The literature also includes dual-channel supply chain dynamics, as demonstrated by work by Pal and Sana [
55] and Mondal et al. [
50]. A study by Pal and Sana [
55] digs into the intricacies of a dual-channel supply chain model for eco-friendly goods. The optimal price, rewards for returned products and levels of green innovation are examined using a variety of mathematical models for both centralized and decentralized situations while accounting for competitive channel dynamics. The findings indicate that coordinated decisions regarding green innovation have a positive impact on customers’ propensity to return products, and they provide evidence that strategic decision-making and consideration of consumer goodwill may improve market performance. Mondal et al. [
50], on the other hand, dig into pricing and greening tactics by dissecting dual-channel supply chain dynamics using several Stackelberg and Nash game models. Situations such as centralized, manufacturer-led decentralized, retailer-led decentralized and Nash games were investigated for pricing and greening strategies. It was found that the centralized method leads to higher retail prices, but the retailer-led decentralized policy yields the highest supply chain profit.

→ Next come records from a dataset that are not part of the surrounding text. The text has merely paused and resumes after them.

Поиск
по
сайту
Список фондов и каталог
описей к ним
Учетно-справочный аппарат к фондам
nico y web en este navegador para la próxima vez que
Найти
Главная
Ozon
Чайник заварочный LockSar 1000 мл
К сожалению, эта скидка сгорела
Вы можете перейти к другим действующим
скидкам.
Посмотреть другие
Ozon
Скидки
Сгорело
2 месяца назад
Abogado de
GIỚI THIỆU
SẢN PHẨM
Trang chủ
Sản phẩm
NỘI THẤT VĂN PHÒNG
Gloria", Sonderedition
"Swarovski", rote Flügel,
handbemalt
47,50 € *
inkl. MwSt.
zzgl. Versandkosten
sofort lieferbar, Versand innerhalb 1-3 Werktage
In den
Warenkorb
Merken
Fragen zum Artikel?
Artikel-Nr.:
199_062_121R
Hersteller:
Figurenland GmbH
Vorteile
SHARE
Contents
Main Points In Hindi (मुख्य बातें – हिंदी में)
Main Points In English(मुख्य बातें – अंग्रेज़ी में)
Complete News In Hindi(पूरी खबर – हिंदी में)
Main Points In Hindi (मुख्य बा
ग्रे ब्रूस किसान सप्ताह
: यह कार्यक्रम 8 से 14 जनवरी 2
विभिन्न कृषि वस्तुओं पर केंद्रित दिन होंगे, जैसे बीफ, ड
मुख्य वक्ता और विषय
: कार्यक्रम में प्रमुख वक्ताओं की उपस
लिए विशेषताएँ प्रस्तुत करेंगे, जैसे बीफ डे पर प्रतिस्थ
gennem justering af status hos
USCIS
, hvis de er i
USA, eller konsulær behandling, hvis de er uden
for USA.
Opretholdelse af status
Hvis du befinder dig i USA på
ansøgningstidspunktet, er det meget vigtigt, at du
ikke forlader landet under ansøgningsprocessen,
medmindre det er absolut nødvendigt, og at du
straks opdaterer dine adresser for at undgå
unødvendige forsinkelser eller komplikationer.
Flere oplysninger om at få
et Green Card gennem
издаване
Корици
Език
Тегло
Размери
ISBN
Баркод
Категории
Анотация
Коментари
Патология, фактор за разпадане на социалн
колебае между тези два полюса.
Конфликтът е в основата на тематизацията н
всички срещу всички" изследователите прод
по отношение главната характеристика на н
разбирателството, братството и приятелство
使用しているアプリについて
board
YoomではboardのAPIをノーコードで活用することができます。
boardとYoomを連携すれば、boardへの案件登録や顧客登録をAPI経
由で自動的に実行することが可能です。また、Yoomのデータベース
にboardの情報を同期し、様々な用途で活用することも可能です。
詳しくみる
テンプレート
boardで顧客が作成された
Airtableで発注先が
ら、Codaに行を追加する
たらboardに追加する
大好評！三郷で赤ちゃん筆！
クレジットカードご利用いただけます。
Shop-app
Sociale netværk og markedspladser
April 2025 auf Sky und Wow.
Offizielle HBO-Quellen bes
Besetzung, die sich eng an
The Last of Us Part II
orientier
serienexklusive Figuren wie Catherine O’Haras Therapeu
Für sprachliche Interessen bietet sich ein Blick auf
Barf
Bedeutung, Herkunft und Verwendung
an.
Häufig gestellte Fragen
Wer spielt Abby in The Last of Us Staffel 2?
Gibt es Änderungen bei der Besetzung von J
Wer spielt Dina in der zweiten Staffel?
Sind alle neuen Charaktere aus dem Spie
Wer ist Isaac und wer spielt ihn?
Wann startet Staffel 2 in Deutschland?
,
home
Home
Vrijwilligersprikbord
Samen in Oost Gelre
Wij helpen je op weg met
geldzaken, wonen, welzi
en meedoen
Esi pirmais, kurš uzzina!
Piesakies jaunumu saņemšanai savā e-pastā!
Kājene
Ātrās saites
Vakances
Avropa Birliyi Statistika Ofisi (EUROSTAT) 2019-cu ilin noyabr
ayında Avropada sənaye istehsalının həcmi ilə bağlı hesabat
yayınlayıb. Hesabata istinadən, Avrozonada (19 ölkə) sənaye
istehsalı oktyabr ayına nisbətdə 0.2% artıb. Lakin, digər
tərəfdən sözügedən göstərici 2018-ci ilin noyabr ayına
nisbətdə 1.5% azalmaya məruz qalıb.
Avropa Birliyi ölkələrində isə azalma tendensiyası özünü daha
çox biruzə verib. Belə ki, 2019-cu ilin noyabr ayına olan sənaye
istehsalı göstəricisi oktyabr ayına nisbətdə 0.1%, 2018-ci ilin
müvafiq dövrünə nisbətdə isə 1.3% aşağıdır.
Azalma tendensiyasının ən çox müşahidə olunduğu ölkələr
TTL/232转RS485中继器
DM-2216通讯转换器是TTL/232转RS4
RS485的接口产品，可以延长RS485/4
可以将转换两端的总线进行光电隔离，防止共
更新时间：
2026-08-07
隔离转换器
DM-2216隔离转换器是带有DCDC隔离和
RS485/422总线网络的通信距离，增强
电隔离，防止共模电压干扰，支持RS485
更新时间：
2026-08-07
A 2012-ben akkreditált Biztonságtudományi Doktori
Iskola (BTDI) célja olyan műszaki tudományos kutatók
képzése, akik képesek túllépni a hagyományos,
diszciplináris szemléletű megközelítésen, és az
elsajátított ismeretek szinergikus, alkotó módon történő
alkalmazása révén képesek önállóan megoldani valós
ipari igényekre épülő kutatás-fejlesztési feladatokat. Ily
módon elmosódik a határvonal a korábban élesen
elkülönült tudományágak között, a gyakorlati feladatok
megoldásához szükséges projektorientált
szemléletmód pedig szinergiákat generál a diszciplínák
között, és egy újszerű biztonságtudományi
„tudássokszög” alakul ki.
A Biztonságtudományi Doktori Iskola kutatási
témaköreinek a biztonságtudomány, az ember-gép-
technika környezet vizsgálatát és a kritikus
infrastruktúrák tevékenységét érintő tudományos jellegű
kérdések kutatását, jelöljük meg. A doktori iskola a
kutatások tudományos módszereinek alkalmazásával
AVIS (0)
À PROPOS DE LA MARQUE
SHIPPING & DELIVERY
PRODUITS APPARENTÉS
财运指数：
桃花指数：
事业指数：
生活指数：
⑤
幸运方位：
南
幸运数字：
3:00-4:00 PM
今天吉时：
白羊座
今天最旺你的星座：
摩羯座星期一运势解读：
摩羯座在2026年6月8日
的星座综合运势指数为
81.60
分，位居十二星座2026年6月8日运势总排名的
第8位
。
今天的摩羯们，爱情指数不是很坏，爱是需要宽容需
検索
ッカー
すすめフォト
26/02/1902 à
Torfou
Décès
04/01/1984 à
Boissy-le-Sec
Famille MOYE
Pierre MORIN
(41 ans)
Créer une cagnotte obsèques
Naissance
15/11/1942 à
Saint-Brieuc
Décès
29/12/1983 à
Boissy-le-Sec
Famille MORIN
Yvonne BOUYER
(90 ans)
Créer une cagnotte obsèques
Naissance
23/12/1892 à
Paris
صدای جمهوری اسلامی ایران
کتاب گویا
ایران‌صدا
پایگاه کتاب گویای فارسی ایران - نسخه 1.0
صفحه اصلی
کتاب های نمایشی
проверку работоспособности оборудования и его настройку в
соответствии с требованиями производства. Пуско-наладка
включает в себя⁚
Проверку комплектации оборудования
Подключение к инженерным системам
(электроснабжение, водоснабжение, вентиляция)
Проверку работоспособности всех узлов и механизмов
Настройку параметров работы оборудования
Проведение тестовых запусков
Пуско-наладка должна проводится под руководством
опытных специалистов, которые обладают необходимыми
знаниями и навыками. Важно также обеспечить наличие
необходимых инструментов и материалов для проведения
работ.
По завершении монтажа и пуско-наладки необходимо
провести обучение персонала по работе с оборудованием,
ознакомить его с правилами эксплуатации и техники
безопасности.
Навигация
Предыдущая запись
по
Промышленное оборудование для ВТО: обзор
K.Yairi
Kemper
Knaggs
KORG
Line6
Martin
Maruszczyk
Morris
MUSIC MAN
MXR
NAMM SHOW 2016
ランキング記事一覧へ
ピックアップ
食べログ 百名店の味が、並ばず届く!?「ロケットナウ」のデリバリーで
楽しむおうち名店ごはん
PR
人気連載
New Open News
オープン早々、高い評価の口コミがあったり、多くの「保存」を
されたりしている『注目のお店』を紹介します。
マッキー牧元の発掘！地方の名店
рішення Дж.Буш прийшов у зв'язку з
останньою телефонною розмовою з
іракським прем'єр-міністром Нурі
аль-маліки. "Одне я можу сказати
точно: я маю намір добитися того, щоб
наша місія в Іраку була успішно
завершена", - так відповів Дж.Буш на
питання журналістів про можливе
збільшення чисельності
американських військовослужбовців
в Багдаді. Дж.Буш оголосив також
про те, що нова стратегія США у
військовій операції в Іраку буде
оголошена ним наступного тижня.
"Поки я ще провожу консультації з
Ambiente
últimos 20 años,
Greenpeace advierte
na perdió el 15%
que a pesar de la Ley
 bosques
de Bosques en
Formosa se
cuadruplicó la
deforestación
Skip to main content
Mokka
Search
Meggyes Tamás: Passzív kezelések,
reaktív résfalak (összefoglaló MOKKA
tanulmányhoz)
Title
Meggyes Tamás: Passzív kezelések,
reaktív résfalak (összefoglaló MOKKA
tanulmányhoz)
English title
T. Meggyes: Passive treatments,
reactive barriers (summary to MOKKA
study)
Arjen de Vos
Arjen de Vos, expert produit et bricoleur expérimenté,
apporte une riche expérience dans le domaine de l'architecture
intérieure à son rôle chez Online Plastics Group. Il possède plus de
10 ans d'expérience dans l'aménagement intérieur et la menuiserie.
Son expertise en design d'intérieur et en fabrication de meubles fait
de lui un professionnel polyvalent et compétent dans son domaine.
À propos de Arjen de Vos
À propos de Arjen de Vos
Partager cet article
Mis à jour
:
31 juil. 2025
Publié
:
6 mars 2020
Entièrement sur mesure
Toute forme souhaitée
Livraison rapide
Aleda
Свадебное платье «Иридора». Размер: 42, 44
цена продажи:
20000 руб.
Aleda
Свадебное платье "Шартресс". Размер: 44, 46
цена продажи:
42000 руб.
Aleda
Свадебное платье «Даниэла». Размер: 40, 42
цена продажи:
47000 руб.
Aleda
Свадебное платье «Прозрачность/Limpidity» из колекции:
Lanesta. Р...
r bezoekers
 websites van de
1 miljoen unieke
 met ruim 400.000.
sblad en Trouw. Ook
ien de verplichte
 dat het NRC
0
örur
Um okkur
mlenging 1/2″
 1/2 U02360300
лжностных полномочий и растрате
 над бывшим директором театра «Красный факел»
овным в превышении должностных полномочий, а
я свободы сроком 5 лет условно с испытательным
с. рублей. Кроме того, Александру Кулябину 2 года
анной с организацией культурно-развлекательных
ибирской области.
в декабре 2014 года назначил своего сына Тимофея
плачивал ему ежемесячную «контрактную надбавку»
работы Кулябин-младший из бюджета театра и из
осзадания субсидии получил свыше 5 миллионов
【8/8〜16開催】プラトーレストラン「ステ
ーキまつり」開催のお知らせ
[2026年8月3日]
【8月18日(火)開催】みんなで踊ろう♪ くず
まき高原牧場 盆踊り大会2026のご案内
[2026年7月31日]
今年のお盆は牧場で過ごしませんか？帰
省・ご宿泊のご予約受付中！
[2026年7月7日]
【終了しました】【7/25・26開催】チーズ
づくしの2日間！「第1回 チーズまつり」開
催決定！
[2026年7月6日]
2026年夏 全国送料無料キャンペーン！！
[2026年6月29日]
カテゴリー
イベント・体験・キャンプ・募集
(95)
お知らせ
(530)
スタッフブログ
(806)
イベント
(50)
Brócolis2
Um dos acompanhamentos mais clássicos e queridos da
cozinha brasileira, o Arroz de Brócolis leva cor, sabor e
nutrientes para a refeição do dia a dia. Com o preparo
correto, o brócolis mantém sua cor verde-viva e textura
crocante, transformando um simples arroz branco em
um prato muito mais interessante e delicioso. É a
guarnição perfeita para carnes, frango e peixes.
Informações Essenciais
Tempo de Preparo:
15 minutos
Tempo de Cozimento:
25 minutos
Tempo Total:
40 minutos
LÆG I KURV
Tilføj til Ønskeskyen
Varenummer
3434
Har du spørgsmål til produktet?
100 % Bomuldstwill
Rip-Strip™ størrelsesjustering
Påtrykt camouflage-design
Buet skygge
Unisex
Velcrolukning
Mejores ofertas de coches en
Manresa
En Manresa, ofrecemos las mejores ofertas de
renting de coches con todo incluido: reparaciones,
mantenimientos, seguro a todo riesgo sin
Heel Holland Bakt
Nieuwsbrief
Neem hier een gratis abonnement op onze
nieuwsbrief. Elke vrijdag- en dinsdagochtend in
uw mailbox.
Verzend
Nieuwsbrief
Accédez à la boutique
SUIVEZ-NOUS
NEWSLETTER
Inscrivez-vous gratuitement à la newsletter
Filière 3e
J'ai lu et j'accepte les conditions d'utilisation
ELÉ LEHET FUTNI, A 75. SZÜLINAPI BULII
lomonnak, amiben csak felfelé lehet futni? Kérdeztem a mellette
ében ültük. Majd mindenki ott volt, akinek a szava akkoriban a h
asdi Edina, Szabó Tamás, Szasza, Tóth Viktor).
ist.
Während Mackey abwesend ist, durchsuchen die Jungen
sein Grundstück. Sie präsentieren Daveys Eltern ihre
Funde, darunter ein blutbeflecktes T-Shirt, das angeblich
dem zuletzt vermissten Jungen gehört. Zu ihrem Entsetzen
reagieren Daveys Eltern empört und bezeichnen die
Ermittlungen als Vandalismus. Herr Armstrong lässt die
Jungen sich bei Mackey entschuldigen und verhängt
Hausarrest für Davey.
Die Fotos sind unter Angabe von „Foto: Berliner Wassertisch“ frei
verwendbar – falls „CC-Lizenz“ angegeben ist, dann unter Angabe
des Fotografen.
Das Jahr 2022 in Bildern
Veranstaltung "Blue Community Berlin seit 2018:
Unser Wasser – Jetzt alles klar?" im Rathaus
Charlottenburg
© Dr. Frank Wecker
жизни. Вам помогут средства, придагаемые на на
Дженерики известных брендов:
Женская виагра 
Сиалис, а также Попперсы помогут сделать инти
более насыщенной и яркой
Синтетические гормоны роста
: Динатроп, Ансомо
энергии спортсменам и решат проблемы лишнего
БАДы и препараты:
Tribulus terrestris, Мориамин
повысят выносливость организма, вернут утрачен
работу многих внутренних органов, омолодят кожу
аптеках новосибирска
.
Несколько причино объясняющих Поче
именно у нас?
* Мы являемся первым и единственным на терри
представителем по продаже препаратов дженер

In contrast with earlier papers that have focused on return policies and environmental aspects, Quan et al. [
52] presented a novel perspective by addressing the interplay between trade-in services and direct sales in a two-period CLSC game involving a manufacturer and a retailer. That study explores two scenarios: one that is manufacturer-operated (Scenario M) and another featuring retailer-outsourced trade-in services (Scenario R). The authors calculated the relevant Stackelberg equilibrium for each scenario. They studied both scenarios as leader–follower games, looking into decisions regarding rebate rates as well as wholesale and retail prices. Genc and De Giovanni [
45] further enrich this framework with the integration of innovation-led lean programs within CLSCs, uncovering that strategic components coupled with process innovation significantly bolster supply chain performance. They posit a novel finding that consumers positively respond to environmentally conscious practices and enhanced operational responsiveness, incentivizing manufacturers and suppliers to adopt strategic lean approaches over purely process innovation-centric approaches. Additionally, the study indicates that centralized systems, free from the constraints of double marginalization, show a clear preference for strategic lean programs, underlining their effectiveness in improving both sustainability and profitability within CLSC frameworks. Zhao et al. [
48] offered another angle, focusing on the importance of component reuse. Their CLSC includes a producer, a supplier of new components and a supplier of recycled components. The results demonstrated that product characteristics, particularly for items with low price elasticity, have an impact on this strategy’s effectiveness.